На нашем курсе промышленной графики и упаковки училось 18 человек. Женщин только 5. Конечно, мы сразу обратили внимание на Таню А. У нее не было ног. Таня с трудом передвигалась на протезах, сделанных, когда девочке было 15 лет. Это была милая девушка с большими голубыми глазами и пушистыми светлыми волосами. Когда-то Таня занималась балетом, но однажды случилось несчастье: девочка попала под трамвай. Ей отрезало оби ноги по колено. Вернувшись после операции к жизни, Таня поступила в художественное училище. Она никогда не ныла, не жаловалось на свое несчастье. Ее привозил в институт отец на своей легковушке, а мы по очереди помогали ей переходить из аудитории в аудиторию по лестницам. После ампутации ног Таня располнела, сказался малоподвижный образ жизни. Она жила с родителями и братом в стареньком доме недалеко от Гольдберовской церкви.
После института Таня много лет работала на фабрике, изготавливающей скатерти, полотенца, салфетки. Она выполняла эскизы орнаментов, которые набивали на ткань. Таня познакомилась с мужчиной и родила сына Алешу – хорошего симпатичного мальчишку. Она и сейчас продолжает жить в том же доме, с удобствами во дворе, разъезжая по квартире на специальной дощечке с колесиками. Для меня ее жизнь – пример силы, стойкости и выдержки. Мы часто жалуемся на свои проблемы, но каждый раз, возвращаясь после визита к своей сокурснице, я смотрю на свои проблемы свежим взглядом и благодарю Всевышнего за все, что он мне дал.

На курсе я была самая младшая, сразу после школы. У остальных студентов за плечами были художественные училища, армия, еще какой- то жизненный опыт. Ребята имели опыт оформительской работы. Я сразу почувствовала свои слабые стороны и принялась усердно восполнять то, чего мне не хватало. Самой большой проблемой для меня стала работа с гуашью. Кроме самой технологии выполнения работы, была и еще одна "заковыка". Дело в том, что гуаши у меня элементарно не было, и купить ее было негде. А между тем задания по композиции, цветоведению, шрифтам, народному искусству нужно было выполнять именно гуашью. Мама тут же написала письма всем родственникам в Ленинград. В Ленинграде функционировал завод художественных красок, поэтому купить краски в Питере – задача решаемая.

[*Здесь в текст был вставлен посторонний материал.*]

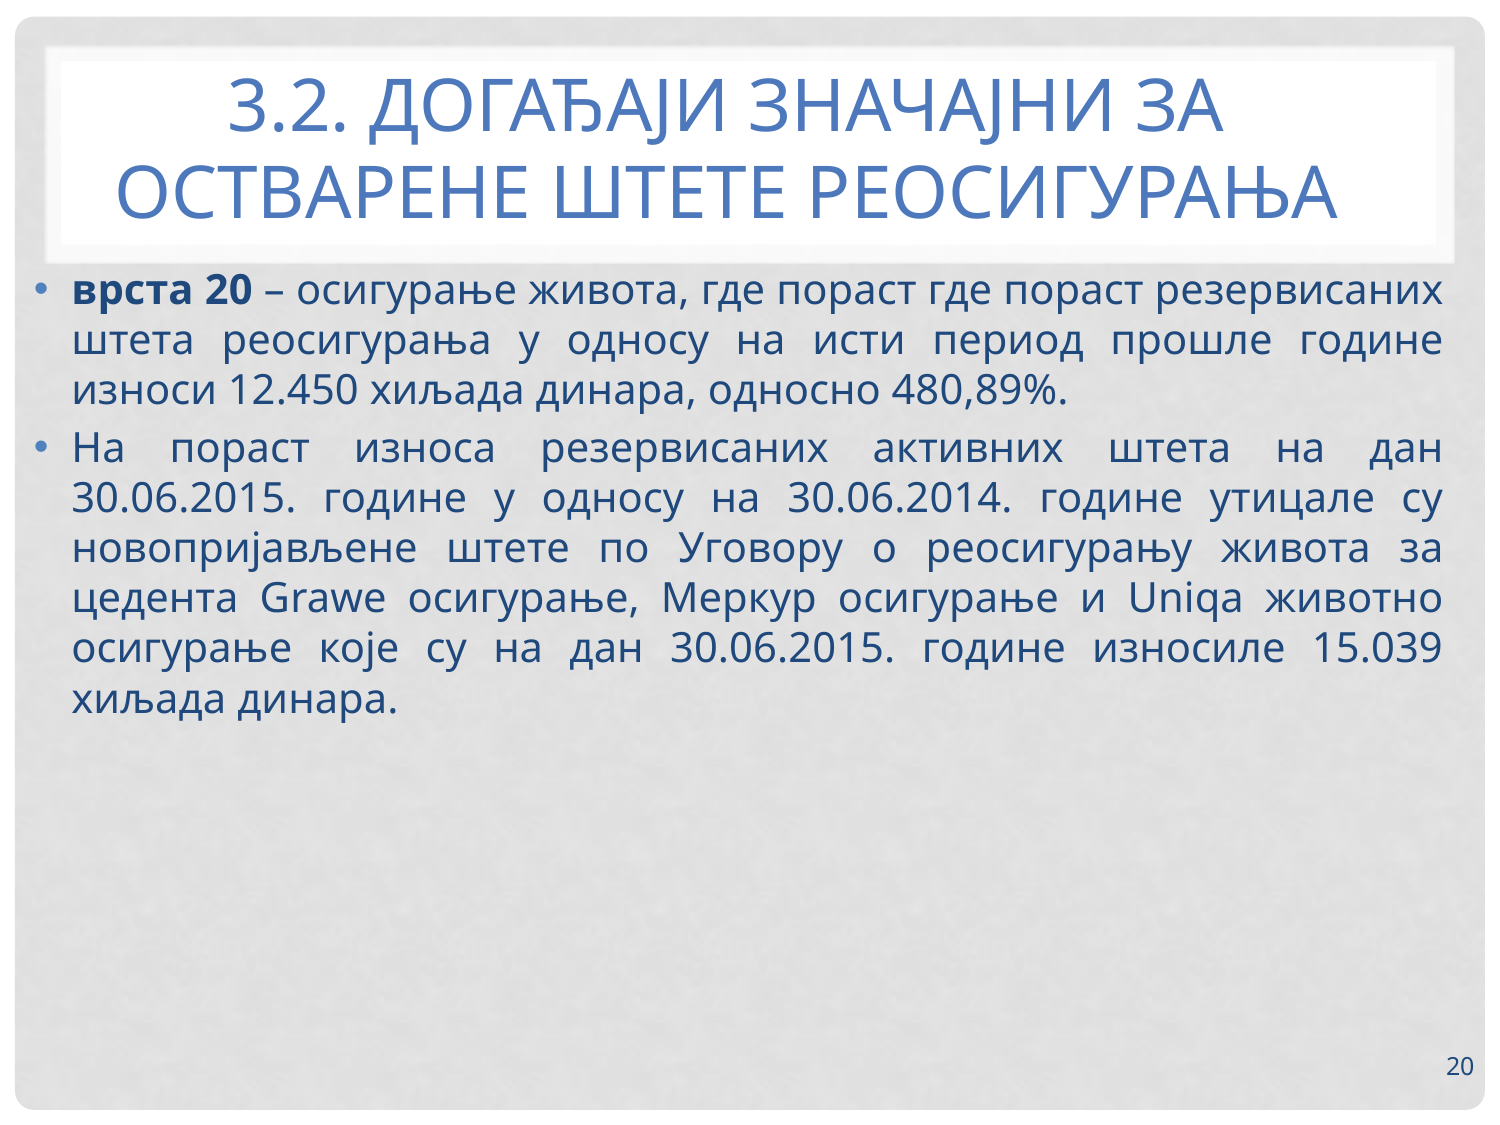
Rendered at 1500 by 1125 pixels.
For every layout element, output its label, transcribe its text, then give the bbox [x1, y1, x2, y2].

list врста 20 – осигурање живота, где пораст где пораст резервисаних штета реосигурања у односу на исти период прошле године износи 12.450 хиљада динара, односно 480,89%. На пораст износа резервисаних активних штета на дан 30.06.2015. године у односу на 30.06.2014. године утицалe су новопријављене штете по Уговору о реосигурању живота за цедента Grawe осигурање, Меркур осигурање и Uniqa животно осигурање које су на дан 30.06.2015. године износиле 15.039 хиљада динара. [0, 255, 1459, 1083]
slide_number 20 [1399, 1035, 1490, 1100]
title 3.2. ДОГАЂАЈИ ЗНАЧАЈНИ ЗА ОСТВАРЕНЕ ШТЕТЕ РЕОСИГУРАЊА [41, 42, 1412, 250]
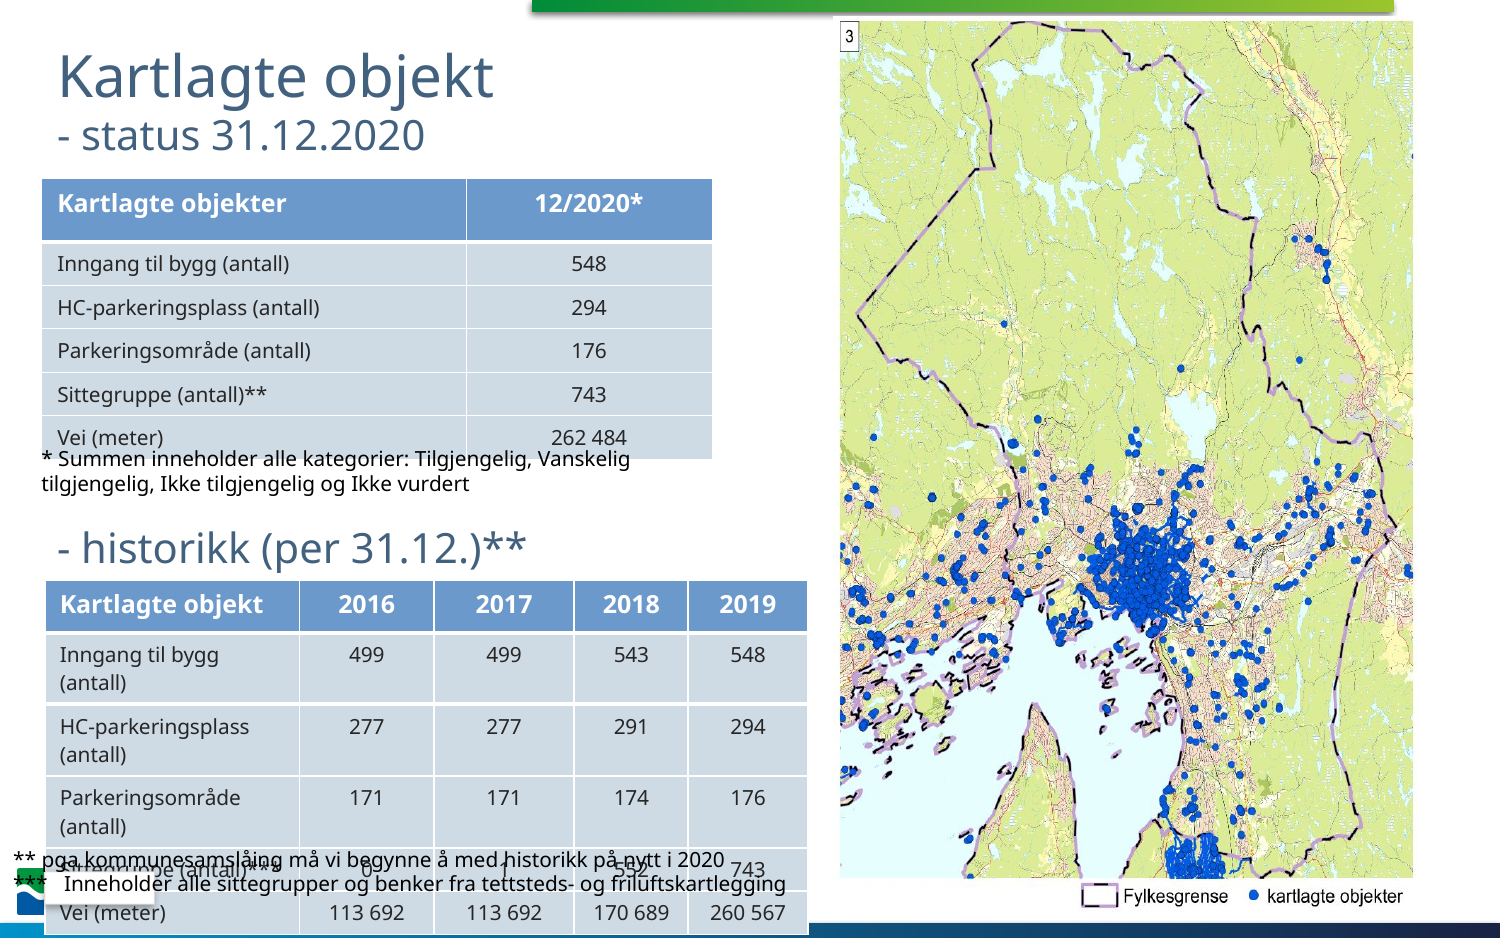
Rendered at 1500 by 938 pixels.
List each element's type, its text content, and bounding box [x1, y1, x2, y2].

Отец узнал, что в Харькове гуашь можно было купить в киоске художественного фонда. Однако продавали дефицитную гуашь (равно как и акварель, пастель и кисти) только членам Союза художников. Отец отправился к директору фонда и тот в порядке исключения дал разрешение на покупку небольшого количества материалов. Банок 5, таким образом, у меня уже были в наличии. Вскоре начали приходить посылки от родственников. Это было целое сокровище!
Самым тяжелым для меня предметом стало цветоведение. Нужно было выполнить массу специальных упражнений, выклеенных из цветной бумаги: спектральный круг, растяжки каждого спектрального цвета к серому, белому и черному. Простые упражнения на нахождение двух или трех гармоничных цветов сменялись композициями, в которых с помощью цвета нужно было передать то или иное настроение или чувство.

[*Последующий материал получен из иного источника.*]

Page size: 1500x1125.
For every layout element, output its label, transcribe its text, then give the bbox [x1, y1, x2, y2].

Эти упражнения требовали технической сноровки: нарезание цветных бумажек скальпелем, выклеивание композиции, культурная подача работы на картоне, с бумажной папиросной оберткой. Все выходные я красила бумагу, резала ее, клеила, сушила под прессом, навалив сверху все тома малой энциклопедии.

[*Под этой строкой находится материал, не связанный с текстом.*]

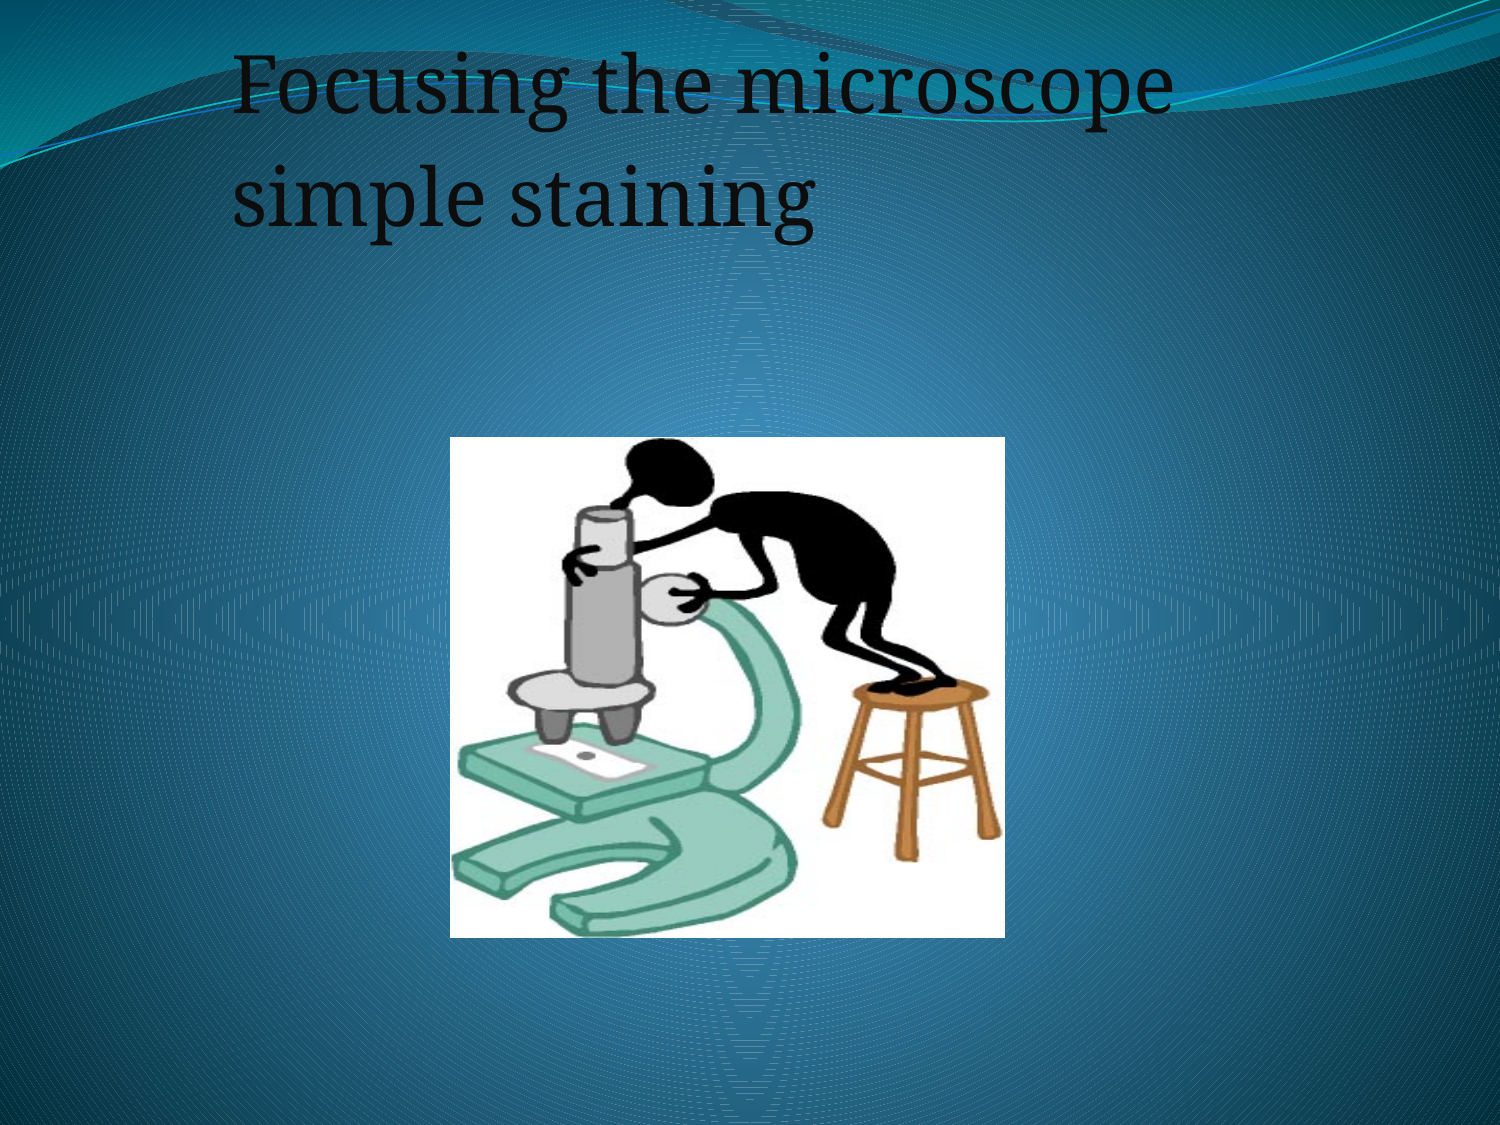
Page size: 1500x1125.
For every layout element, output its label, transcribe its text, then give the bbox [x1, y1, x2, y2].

picture [449, 437, 1005, 938]
title [87, 50, 1363, 1025]
subtitle Focusing the microscope simple staining [225, 24, 1275, 313]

И все равно: мои сноровистые, более опытные сокурсники делали все это лучше, аккуратнее. И все скрывали технологию, боясь, что кто-то сделает так же хорошо.
Неразрешимой задачей стали для меня упражнения по композиции.
Композицию у нас преподавали две женщины, которых мы звали «девочками». Одно из первых заданий было простое: скомпоновать на листе полоску бумаги шириной 5 сантиметров, еще одну полоску 1,5 см и кружок определенного диаметра. Я приносила на занятие кучу эскизов, и девочки, разложив мои труды на столе, комментировали так:
— Понимаете, Танечка, это все не держится на листе. Нужно подвигать, утрясти, укомпоновать…
—Ну, что конкретно я должна сделать? Объясните мне.
—Ну, я же сказала, подвигайте, укомпонуйте.
Остальные студенты вообще ничего не носили. Они только слушали замечания по поводу моих работ. Я чувствовала себя тупой неумехой, которая вновь никак не может уразуметь, чего от нее хотят. Все эти общие фразы ничего мне не разъясняли.
Я вновь столкнулась с неумением преподавателя четко сформулировать задачу и пути ее решения. Выставив это упражнение на просмотре, я получила за него не то 4, не то 3, но так и не поняла, чего от меня хотят.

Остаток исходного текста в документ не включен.